Reading and writing compressed files looks the same regardless of the algorithm used, so the following examples will just use LZMA/XZ.  Every library has a `open()` function that behaves almost exactly like Python's built-in `open()`, but which will manage compression/decompression for the specified algorithm.

In [16]:
import lzma

# open in "wt" mode --> Python will handle compresing the text and writing the binary
# data to the file.
with lzma.open("compression_demo.xz", "wt") as OUTFILE:
    OUTFILE.write("I'm some data!  This isn't enough data to get good compression with.  "
                  "IN fact, the compressed file may actually get _larger_, since it needs "
                  "to add some data about the compression into the file.")
    
# Read the data with Python's open() function
print(open("compression_demo.xz", "rb").read())

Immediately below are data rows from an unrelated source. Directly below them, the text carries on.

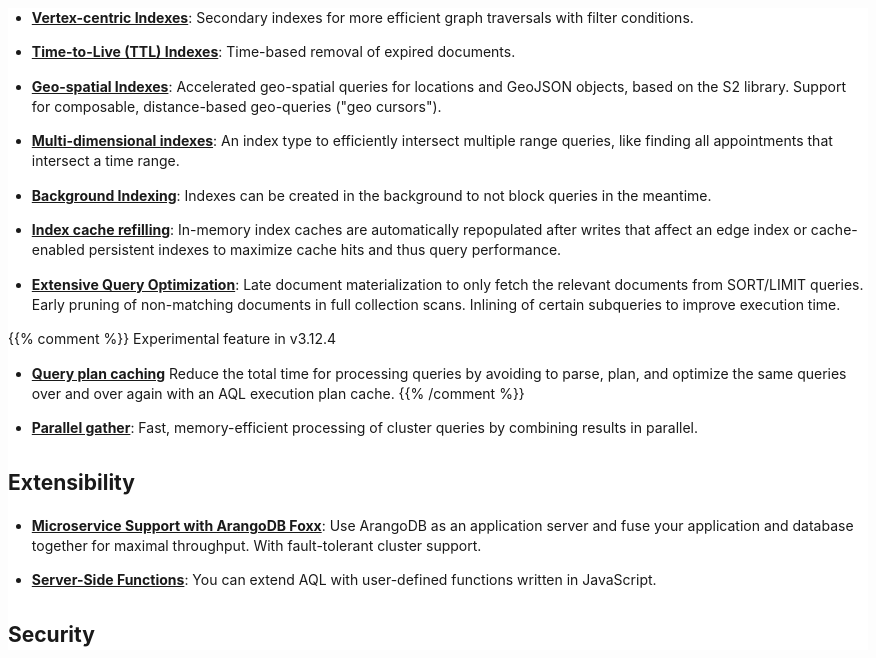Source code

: - [**Vertex-centric Indexes**](../../index-and-search/indexing/basics.md#vertex-centric-indexes):
  Secondary indexes for more efficient graph traversals with filter conditions.

- [**Time-to-Live (TTL) Indexes**](../../index-and-search/indexing/basics.md#ttl-time-to-live-index):
  Time-based removal of expired documents.

- [**Geo-spatial Indexes**](../../index-and-search/indexing/basics.md#geo-index):
  Accelerated geo-spatial queries for locations and GeoJSON objects, based on
  the S2 library. 
  Support for composable, distance-based geo-queries ("geo cursors").

- [**Multi-dimensional indexes**](../../index-and-search/indexing/working-with-indexes/multi-dimensional-indexes.md):
  An index type to efficiently intersect multiple range queries, like finding
  all appointments that intersect a time range.

- [**Background Indexing**](../../index-and-search/indexing/basics.md#creating-indexes-in-background):
  Indexes can be created in the background to not block queries in the meantime.

- [**Index cache refilling**](../../release-notes/version-3.11/whats-new-in-3-11.md#index-cache-refilling):
  In-memory index caches are automatically repopulated after writes that affect
  an edge index or cache-enabled persistent indexes to maximize cache hits and
  thus query performance.

- [**Extensive Query Optimization**](../../aql/execution-and-performance/query-optimization.md):
  Late document materialization to only fetch the relevant documents from
  SORT/LIMIT queries. Early pruning of non-matching documents in full
  collection scans. Inlining of certain subqueries to improve execution time.
  

{{% comment %}} Experimental feature in v3.12.4
- [**Query plan caching**](../../aql/execution-and-performance/caching-query-plans.md)
  Reduce the total time for processing queries by avoiding to parse, plan, and
  optimize the same queries over and over again with an AQL execution plan cache.
{{% /comment %}}

- [**Parallel gather**](../../release-notes/version-3.11/whats-new-in-3-11.md#parallel-gather):
  Fast, memory-efficient processing of cluster queries by combining
  results in parallel.

## Extensibility

- [**Microservice Support with ArangoDB Foxx**](../../develop/foxx-microservices/_index.md):
  Use ArangoDB as an application server and fuse your application and database
  together for maximal throughput.
  With fault-tolerant cluster support.

- [**Server-Side Functions**](../../aql/user-defined-functions.md):
  You can extend AQL with user-defined functions written in JavaScript.

## Security

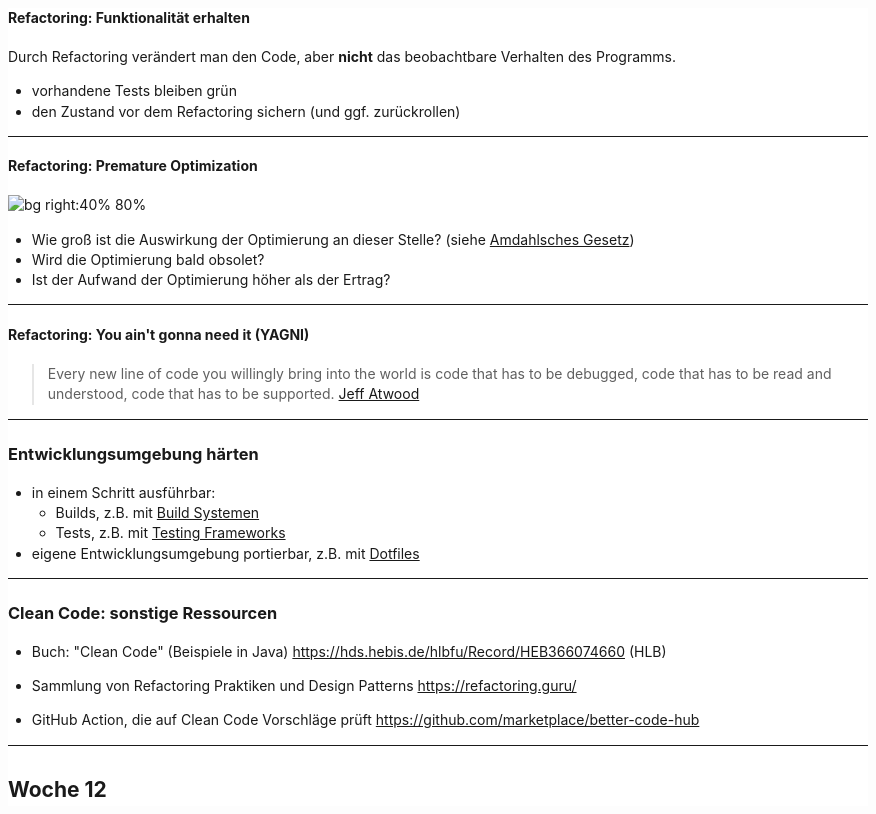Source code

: #### Refactoring: Funktionalität erhalten

Durch Refactoring verändert man den Code, aber **nicht** das beobachtbare Verhalten des Programms.

- vorhandene Tests bleiben grün
- den Zustand vor dem Refactoring sichern (und ggf. zurückrollen)

---

#### Refactoring: Premature Optimization

![bg right:40% 80%](./img/optimization.png)

- Wie groß ist die Auswirkung der Optimierung an dieser Stelle? (siehe [Amdahlsches Gesetz](https://de.wikipedia.org/wiki/Amdahlsches_Gesetz))
- Wird die Optimierung bald obsolet?
- Ist der Aufwand der Optimierung höher als der Ertrag?

---

#### Refactoring: You ain't gonna need it (YAGNI)

> Every new line of code you willingly bring into the world is code that has to be debugged, code that has to be read and understood, code that has to be supported.
> [Jeff Atwood](https://blog.codinghorror.com/the-best-code-is-no-code-at-all/)

---

### Entwicklungsumgebung härten

- in einem Schritt ausführbar:
  - Builds, z.B. mit [Build Systemen](https://en.wikipedia.org/wiki/List_of_build_automation_software)
  - Tests, z.B. mit [Testing Frameworks](https://en.wikipedia.org/wiki/List_of_unit_testing_frameworks)
- eigene Entwicklungsumgebung portierbar, z.B. mit [Dotfiles](https://missing.csail.mit.edu/2019/dotfiles/)

---

### Clean Code: sonstige Ressourcen



- Buch: "Clean Code" (Beispiele in Java)
  <https://hds.hebis.de/hlbfu/Record/HEB366074660> (HLB)

- Sammlung von Refactoring Praktiken und Design Patterns
  <https://refactoring.guru/>

- GitHub Action, die auf Clean Code Vorschläge prüft
  <https://github.com/marketplace/better-code-hub>

---

## Woche 12
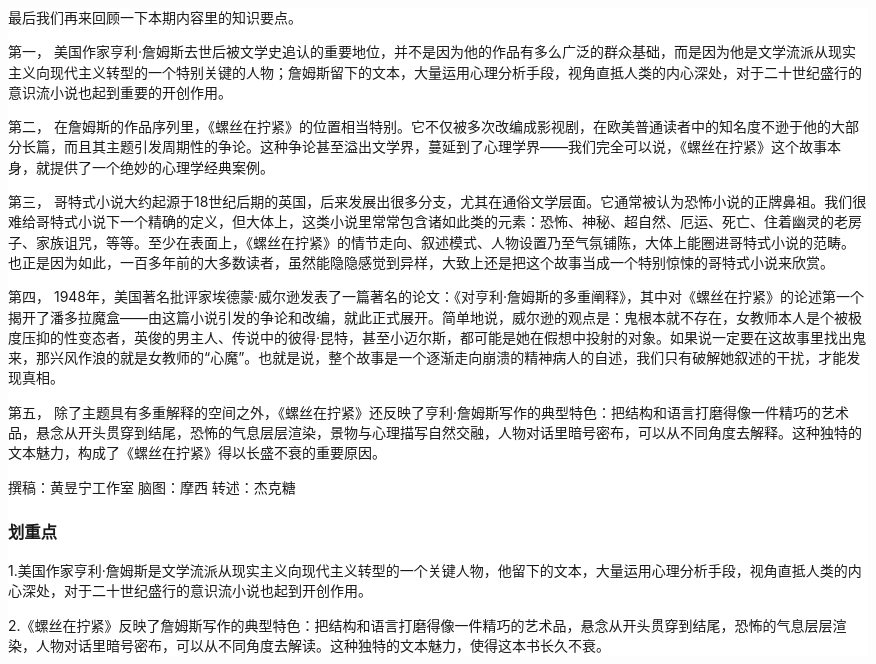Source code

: 

最后我们再来回顾一下本期内容里的知识要点。

第一， 美国作家亨利·詹姆斯去世后被文学史追认的重要地位，并不是因为他的作品有多么广泛的群众基础，而是因为他是文学流派从现实主义向现代主义转型的一个特别关键的人物；詹姆斯留下的文本，大量运用心理分析手段，视角直抵人类的内心深处，对于二十世纪盛行的意识流小说也起到重要的开创作用。

第二， 在詹姆斯的作品序列里，《螺丝在拧紧》的位置相当特别。它不仅被多次改编成影视剧，在欧美普通读者中的知名度不逊于他的大部分长篇，而且其主题引发周期性的争论。这种争论甚至溢出文学界，蔓延到了心理学界——我们完全可以说，《螺丝在拧紧》这个故事本身，就提供了一个绝妙的心理学经典案例。

第三， 哥特式小说大约起源于18世纪后期的英国，后来发展出很多分支，尤其在通俗文学层面。它通常被认为恐怖小说的正牌鼻祖。我们很难给哥特式小说下一个精确的定义，但大体上，这类小说里常常包含诸如此类的元素：恐怖、神秘、超自然、厄运、死亡、住着幽灵的老房子、家族诅咒，等等。至少在表面上，《螺丝在拧紧》的情节走向、叙述模式、人物设置乃至气氛铺陈，大体上能圈进哥特式小说的范畴。也正是因为如此，一百多年前的大多数读者，虽然能隐隐感觉到异样，大致上还是把这个故事当成一个特别惊悚的哥特式小说来欣赏。

第四， 1948年，美国著名批评家埃德蒙·威尔逊发表了一篇著名的论文：《对亨利·詹姆斯的多重阐释》，其中对《螺丝在拧紧》的论述第一个揭开了潘多拉魔盒——由这篇小说引发的争论和改编，就此正式展开。简单地说，威尔逊的观点是：鬼根本就不存在，女教师本人是个被极度压抑的性变态者，英俊的男主人、传说中的彼得·昆特，甚至小迈尔斯，都可能是她在假想中投射的对象。如果说一定要在这故事里找出鬼来，那兴风作浪的就是女教师的“心魔”。也就是说，整个故事是一个逐渐走向崩溃的精神病人的自述，我们只有破解她叙述的干扰，才能发现真相。

第五， 除了主题具有多重解释的空间之外，《螺丝在拧紧》还反映了亨利·詹姆斯写作的典型特色：把结构和语言打磨得像一件精巧的艺术品，悬念从开头贯穿到结尾，恐怖的气息层层渲染，景物与心理描写自然交融，人物对话里暗号密布，可以从不同角度去解释。这种独特的文本魅力，构成了《螺丝在拧紧》得以长盛不衰的重要原因。

撰稿：黄昱宁工作室
脑图：摩西
转述：杰克糖

### 划重点

 1.美国作家亨利·詹姆斯是文学流派从现实主义向现代主义转型的一个关键人物，他留下的文本，大量运用心理分析手段，视角直抵人类的内心深处，对于二十世纪盛行的意识流小说也起到开创作用。

 2.《螺丝在拧紧》反映了詹姆斯写作的典型特色：把结构和语言打磨得像一件精巧的艺术品，悬念从开头贯穿到结尾，恐怖的气息层层渲染，人物对话里暗号密布，可以从不同角度去解读。这种独特的文本魅力，使得这本书长久不衰。

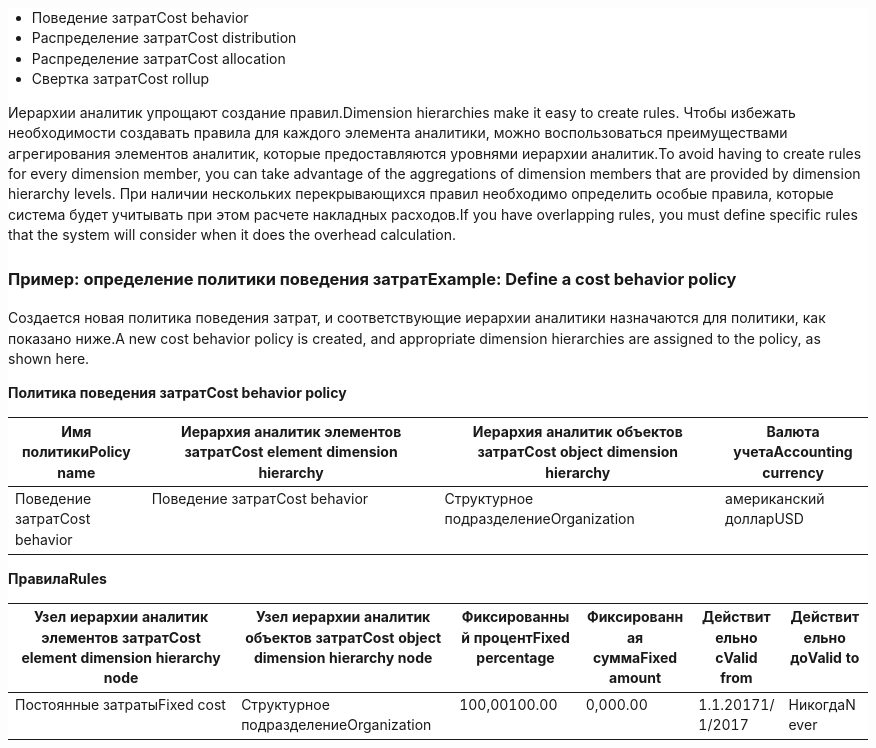 - <span data-ttu-id="707f8-315">Поведение затрат</span><span class="sxs-lookup"><span data-stu-id="707f8-315">Cost behavior</span></span>
- <span data-ttu-id="707f8-316">Распределение затрат</span><span class="sxs-lookup"><span data-stu-id="707f8-316">Cost distribution</span></span>
- <span data-ttu-id="707f8-317">Распределение затрат</span><span class="sxs-lookup"><span data-stu-id="707f8-317">Cost allocation</span></span>
- <span data-ttu-id="707f8-318">Свертка затрат</span><span class="sxs-lookup"><span data-stu-id="707f8-318">Cost rollup</span></span>

<span data-ttu-id="707f8-319">Иерархии аналитик упрощают создание правил.</span><span class="sxs-lookup"><span data-stu-id="707f8-319">Dimension hierarchies make it easy to create rules.</span></span> <span data-ttu-id="707f8-320">Чтобы избежать необходимости создавать правила для каждого элемента аналитики, можно воспользоваться преимуществами агрегирования элементов аналитик, которые предоставляются уровнями иерархии аналитик.</span><span class="sxs-lookup"><span data-stu-id="707f8-320">To avoid having to create rules for every dimension member, you can take advantage of the aggregations of dimension members that are provided by dimension hierarchy levels.</span></span> <span data-ttu-id="707f8-321">При наличии нескольких перекрывающихся правил необходимо определить особые правила, которые система будет учитывать при этом расчете накладных расходов.</span><span class="sxs-lookup"><span data-stu-id="707f8-321">If you have overlapping rules, you must define specific rules that the system will consider when it does the overhead calculation.</span></span>

### <a name="example-define-a-cost-behavior-policy"></a><span data-ttu-id="707f8-322">Пример: определение политики поведения затрат</span><span class="sxs-lookup"><span data-stu-id="707f8-322">Example: Define a cost behavior policy</span></span>

<span data-ttu-id="707f8-323">Создается новая политика поведения затрат, и соответствующие иерархии аналитики назначаются для политики, как показано ниже.</span><span class="sxs-lookup"><span data-stu-id="707f8-323">A new cost behavior policy is created, and appropriate dimension hierarchies are assigned to the policy, as shown here.</span></span>

<span data-ttu-id="707f8-324">**Политика поведения затрат**</span><span class="sxs-lookup"><span data-stu-id="707f8-324">**Cost behavior policy**</span></span>

| <span data-ttu-id="707f8-325">Имя политики</span><span class="sxs-lookup"><span data-stu-id="707f8-325">Policy name</span></span>   | <span data-ttu-id="707f8-326">Иерархия аналитик элементов затрат</span><span class="sxs-lookup"><span data-stu-id="707f8-326">Cost element dimension hierarchy</span></span> | <span data-ttu-id="707f8-327">Иерархия аналитик объектов затрат</span><span class="sxs-lookup"><span data-stu-id="707f8-327">Cost object dimension hierarchy</span></span> | <span data-ttu-id="707f8-328">Валюта учета</span><span class="sxs-lookup"><span data-stu-id="707f8-328">Accounting currency</span></span> |
|---------------|----------------------------------|---------------------------------|---------------------|
| <span data-ttu-id="707f8-329">Поведение затрат</span><span class="sxs-lookup"><span data-stu-id="707f8-329">Cost behavior</span></span> | <span data-ttu-id="707f8-330">Поведение затрат</span><span class="sxs-lookup"><span data-stu-id="707f8-330">Cost behavior</span></span>                    | <span data-ttu-id="707f8-331">Cтруктурное подразделение</span><span class="sxs-lookup"><span data-stu-id="707f8-331">Organization</span></span>                    | <span data-ttu-id="707f8-332">американский доллар</span><span class="sxs-lookup"><span data-stu-id="707f8-332">USD</span></span>                 |

<span data-ttu-id="707f8-333">**Правила**</span><span class="sxs-lookup"><span data-stu-id="707f8-333">**Rules**</span></span>

| <span data-ttu-id="707f8-334">Узел иерархии аналитик элементов затрат</span><span class="sxs-lookup"><span data-stu-id="707f8-334">Cost element dimension hierarchy node</span></span> | <span data-ttu-id="707f8-335">Узел иерархии аналитик объектов затрат</span><span class="sxs-lookup"><span data-stu-id="707f8-335">Cost object dimension hierarchy node</span></span> | <span data-ttu-id="707f8-336">Фиксированный процент</span><span class="sxs-lookup"><span data-stu-id="707f8-336">Fixed percentage</span></span> | <span data-ttu-id="707f8-337">Фиксированная сумма</span><span class="sxs-lookup"><span data-stu-id="707f8-337">Fixed amount</span></span> | <span data-ttu-id="707f8-338">Действительно с</span><span class="sxs-lookup"><span data-stu-id="707f8-338">Valid from</span></span> | <span data-ttu-id="707f8-339">Действительно до</span><span class="sxs-lookup"><span data-stu-id="707f8-339">Valid to</span></span> |
|---------------------------------------|--------------------------------------|------------------|--------------|------------|----------|
| <span data-ttu-id="707f8-340">Постоянные затраты</span><span class="sxs-lookup"><span data-stu-id="707f8-340">Fixed cost</span></span>                            | <span data-ttu-id="707f8-341">Cтруктурное подразделение</span><span class="sxs-lookup"><span data-stu-id="707f8-341">Organization</span></span>                         | <span data-ttu-id="707f8-342">100,00</span><span class="sxs-lookup"><span data-stu-id="707f8-342">100.00</span></span>           | <span data-ttu-id="707f8-343">0,00</span><span class="sxs-lookup"><span data-stu-id="707f8-343">0.00</span></span>         | <span data-ttu-id="707f8-344">1.1.2017</span><span class="sxs-lookup"><span data-stu-id="707f8-344">1/1/2017</span></span>   | <span data-ttu-id="707f8-345">Никогда</span><span class="sxs-lookup"><span data-stu-id="707f8-345">Never</span></span>    |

# Read it with lzma.open(), which will handle decompression transparently for us.
# "rb" mode will decompress the data and return it as bytes, which can be a bit faster
# than "rt" mode, which performs the extra step of decoding this into a normal Python
# string.  WHen in doubt, you generally want "rt".
print()
print(lzma.open("compression_demo.xz", "rb").read())
print()
print(lzma.open("compression_demo.xz", "rt").read())

b'\xfd7zXZ\x00\x00\x04\xe6\xd6\xb4F\x02\x00!\x01\x16\x00\x00\x00t/\xe5\xa3\xe0\x00\xc1\x00\x90]\x00$\x89\xc9\xa2\x03\xd1\x14\xfc0Y\x02\xf3\xbd@j\x0f\xceK\x93\xce-\xe9\x08?\xf8\xf6\x8f\x9f\r}\x99g\x02[\xb4\x80/w0(\xb2\xff\xb4\x82\x84\xc94\xb5j\xcf;\x19\x93\xb0\xfdCi3\xf0;N&\x07:yn\xe4\xa7\xdb\xc1&heO\x0c\xa9\x13\xde\xa0\x96\n\x95\x02t\xeb_"\xa9\xfcw\xceX6\x16sp\x9b\x05X\xe9C\x02%\xd5\x04\x8c\x06OP\x08\xd6d\x05\xa1mO\xef\x1f\xbbM\x088h9\xc0W\xb2\xec\xd3!iF9\x15"r&\x06C\xbf\xeb}*n\x00@\x1fU4ss\xd26\x00\x01\xac\x01\xc2\x01\x00\x00B`mM\xb1\xc4g\xfb\x02\x00\x00\x00\x00\x04YZ'

b"I'm some data!  This isn't enough data to get good compression with.  IN fact, the compressed file may actually get _larger_, since it needs to add some data about the compression into the file."

I'm some data!  This isn't enough data to get good compression with.  IN fact, the compressed file may actually get _larger_, since it needs to add some data about the compression into the file.